## [DIRECTIONS]
Which lines of the material contain the word "right"? Show each one.

## [GIVEN DATA]
##############################

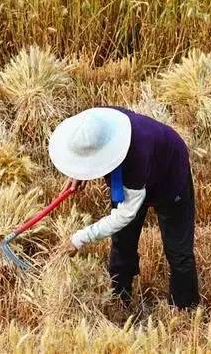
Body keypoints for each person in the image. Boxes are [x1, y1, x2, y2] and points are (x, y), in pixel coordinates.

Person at [48, 106, 199, 309]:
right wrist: (80, 170)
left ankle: (185, 309)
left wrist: (79, 239)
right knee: (122, 243)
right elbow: (93, 146)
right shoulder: (100, 120)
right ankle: (120, 300)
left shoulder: (137, 157)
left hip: (169, 176)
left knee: (178, 252)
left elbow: (125, 214)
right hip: (132, 173)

##############################

## [RESULT FOR THIS TASK]
right wrist: (80, 170)
right knee: (122, 243)
right elbow: (93, 146)
right shoulder: (100, 120)
right ankle: (120, 300)
right hip: (132, 173)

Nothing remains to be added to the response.